### Data to process
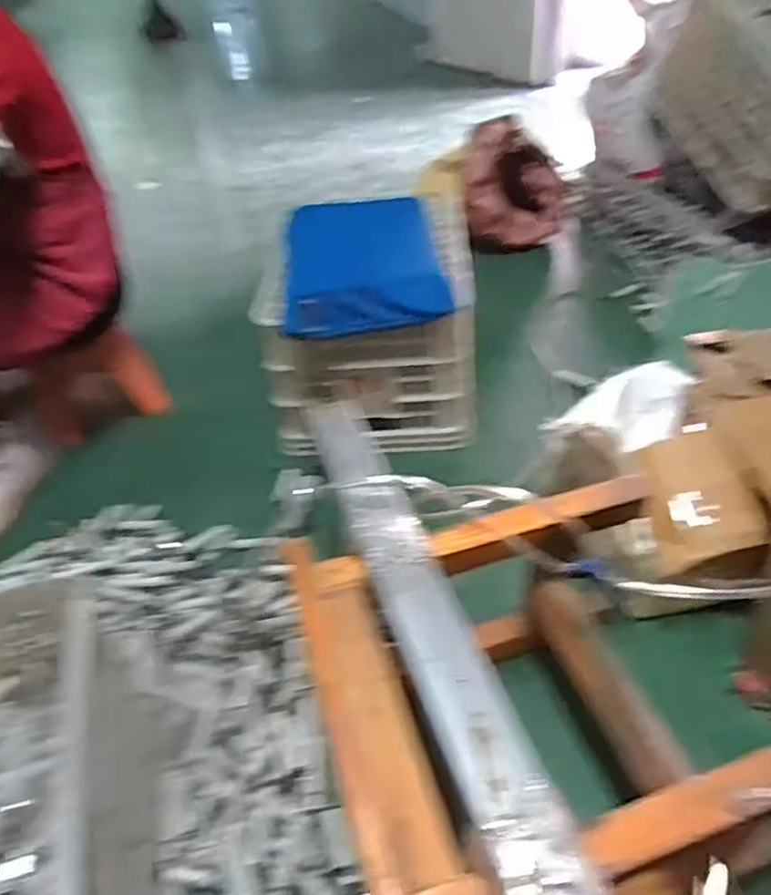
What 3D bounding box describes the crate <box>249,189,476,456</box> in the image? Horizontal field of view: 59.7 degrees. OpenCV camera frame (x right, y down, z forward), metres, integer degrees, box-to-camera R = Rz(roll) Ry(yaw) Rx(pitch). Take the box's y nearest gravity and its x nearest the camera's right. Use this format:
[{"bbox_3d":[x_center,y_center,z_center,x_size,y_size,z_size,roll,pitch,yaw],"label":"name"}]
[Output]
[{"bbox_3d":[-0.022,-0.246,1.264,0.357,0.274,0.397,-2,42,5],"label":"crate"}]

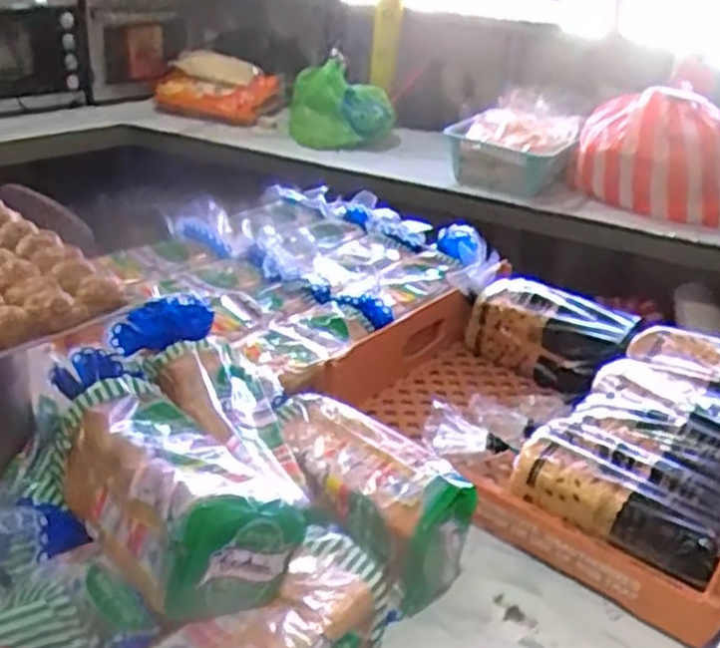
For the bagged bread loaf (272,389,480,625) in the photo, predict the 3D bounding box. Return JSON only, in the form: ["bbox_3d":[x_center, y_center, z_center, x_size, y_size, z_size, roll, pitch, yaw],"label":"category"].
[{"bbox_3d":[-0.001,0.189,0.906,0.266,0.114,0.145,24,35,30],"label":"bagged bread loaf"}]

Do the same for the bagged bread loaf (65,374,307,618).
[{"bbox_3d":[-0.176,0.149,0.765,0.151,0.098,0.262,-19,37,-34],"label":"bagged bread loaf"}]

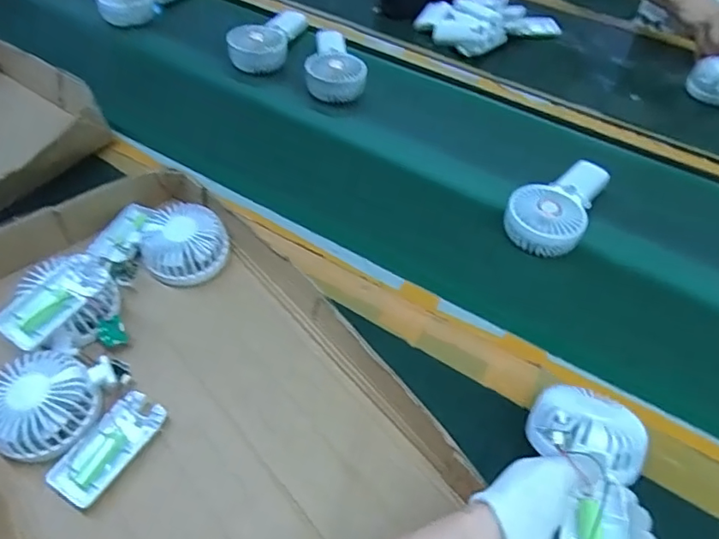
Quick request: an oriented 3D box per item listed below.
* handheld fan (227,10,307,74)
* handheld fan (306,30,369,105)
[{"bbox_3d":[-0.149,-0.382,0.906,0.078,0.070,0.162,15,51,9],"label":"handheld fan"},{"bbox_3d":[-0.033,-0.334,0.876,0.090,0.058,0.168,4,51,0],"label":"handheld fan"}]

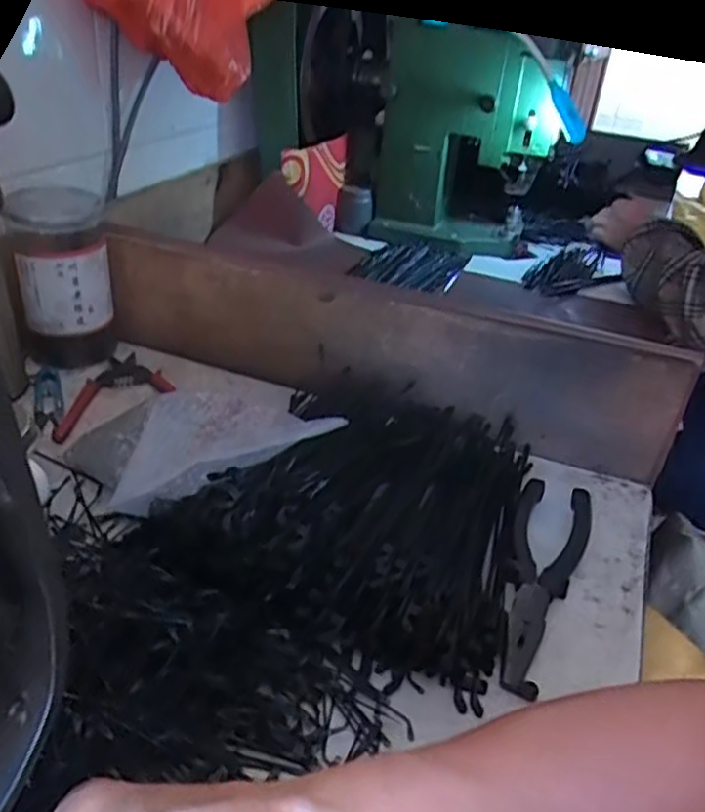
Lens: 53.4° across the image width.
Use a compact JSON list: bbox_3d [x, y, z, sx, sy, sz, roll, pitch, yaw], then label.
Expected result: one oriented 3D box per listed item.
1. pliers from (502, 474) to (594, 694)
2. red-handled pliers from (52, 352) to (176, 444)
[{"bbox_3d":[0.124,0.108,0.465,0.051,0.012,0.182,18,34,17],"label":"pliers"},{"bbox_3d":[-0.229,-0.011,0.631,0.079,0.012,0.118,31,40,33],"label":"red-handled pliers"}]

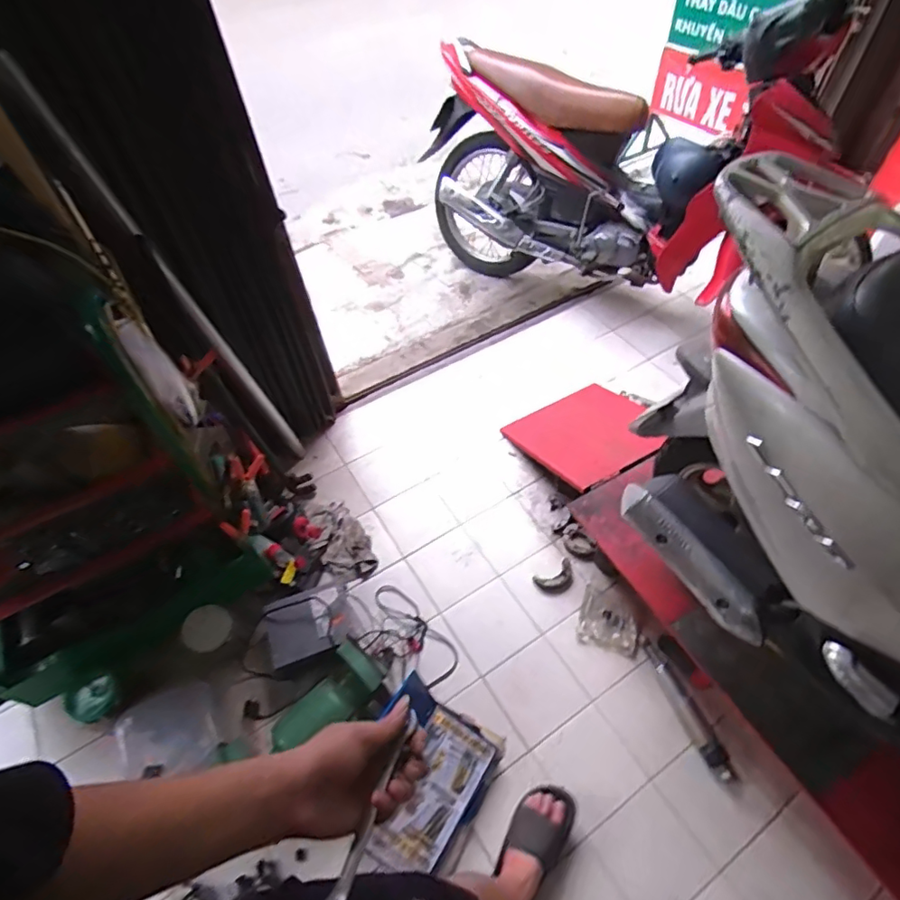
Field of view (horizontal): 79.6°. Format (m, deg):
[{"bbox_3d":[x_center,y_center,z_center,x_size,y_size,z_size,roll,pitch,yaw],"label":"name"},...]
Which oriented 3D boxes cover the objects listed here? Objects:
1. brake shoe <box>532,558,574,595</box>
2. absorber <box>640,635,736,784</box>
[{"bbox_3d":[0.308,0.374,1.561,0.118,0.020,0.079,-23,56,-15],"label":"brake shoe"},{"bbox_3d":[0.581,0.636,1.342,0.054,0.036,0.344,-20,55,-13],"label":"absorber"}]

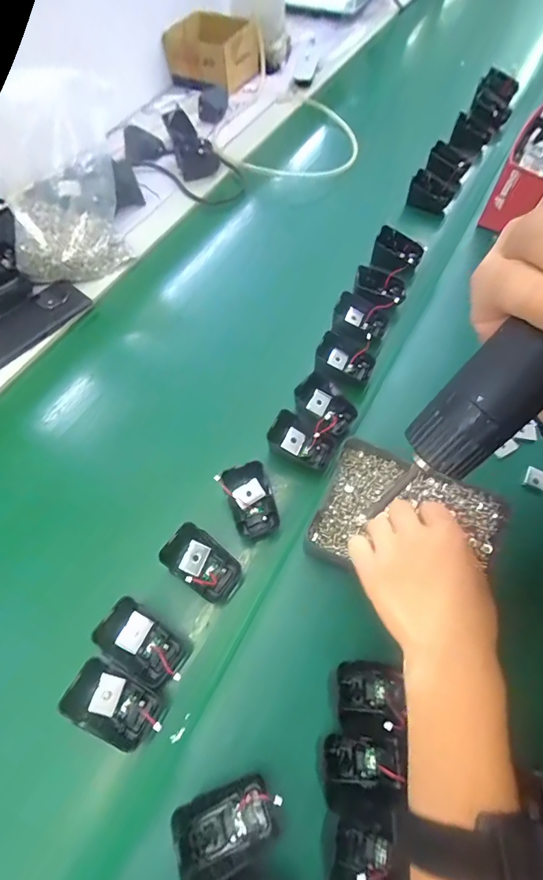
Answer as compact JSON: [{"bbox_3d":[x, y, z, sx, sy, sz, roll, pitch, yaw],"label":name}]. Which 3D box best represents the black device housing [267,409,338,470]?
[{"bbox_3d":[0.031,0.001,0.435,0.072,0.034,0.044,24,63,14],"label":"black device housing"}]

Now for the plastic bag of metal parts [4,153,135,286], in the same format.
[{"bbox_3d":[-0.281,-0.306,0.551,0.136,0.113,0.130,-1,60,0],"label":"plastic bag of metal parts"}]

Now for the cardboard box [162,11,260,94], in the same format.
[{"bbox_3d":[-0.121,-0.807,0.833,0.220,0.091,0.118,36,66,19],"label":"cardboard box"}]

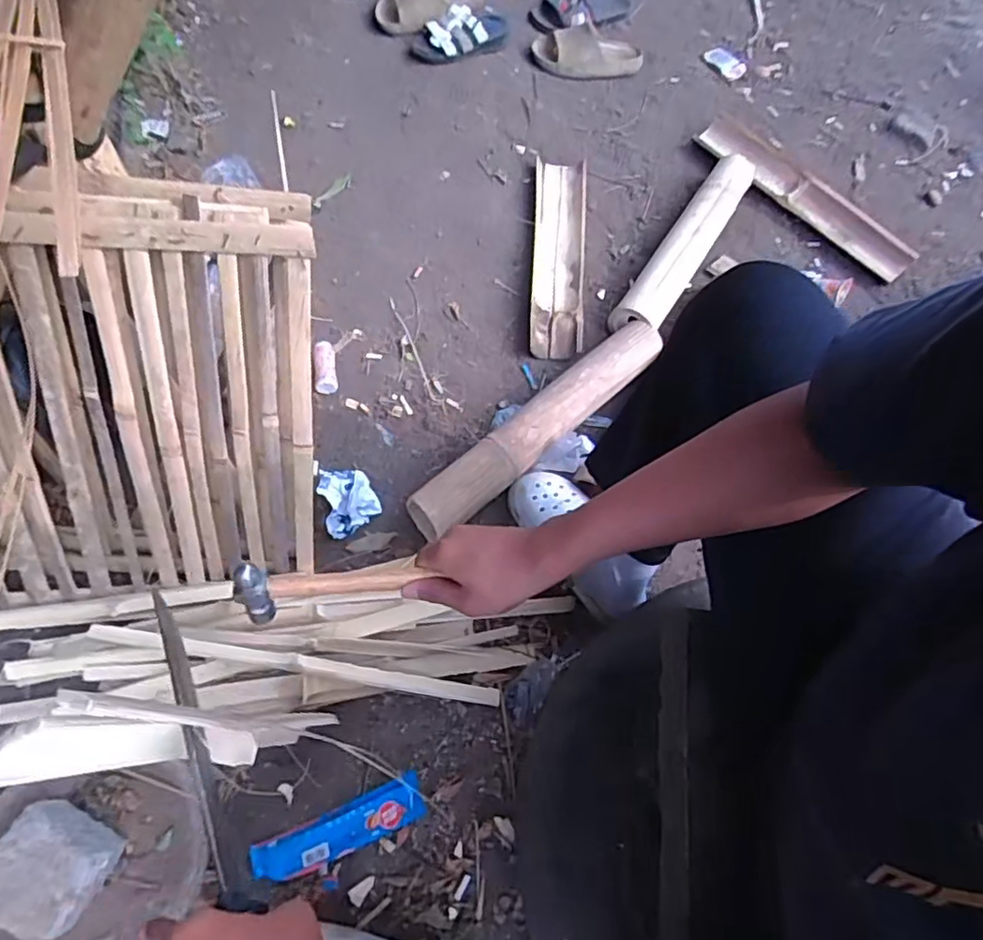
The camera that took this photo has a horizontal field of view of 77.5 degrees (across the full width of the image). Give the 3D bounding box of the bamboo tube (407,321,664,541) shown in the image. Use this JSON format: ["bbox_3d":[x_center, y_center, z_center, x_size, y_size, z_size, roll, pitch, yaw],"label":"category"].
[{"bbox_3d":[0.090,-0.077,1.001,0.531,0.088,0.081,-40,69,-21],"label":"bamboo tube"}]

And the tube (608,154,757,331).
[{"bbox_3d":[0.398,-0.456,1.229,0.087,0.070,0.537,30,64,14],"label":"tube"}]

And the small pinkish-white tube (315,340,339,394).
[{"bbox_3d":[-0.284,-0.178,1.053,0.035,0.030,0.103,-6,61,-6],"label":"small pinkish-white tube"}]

### Work item
Using the entries above, give again exactly the lines from the line holding "Use a compact" through the line holding "1. pliers from (502, 474) to (594, 694)". Include both end lines and nothing else.

### Solution to this task
Use a compact JSON list: bbox_3d [x, y, z, sx, sy, sz, roll, pitch, yaw], then label.
Expected result: one oriented 3D box per listed item.
1. pliers from (502, 474) to (594, 694)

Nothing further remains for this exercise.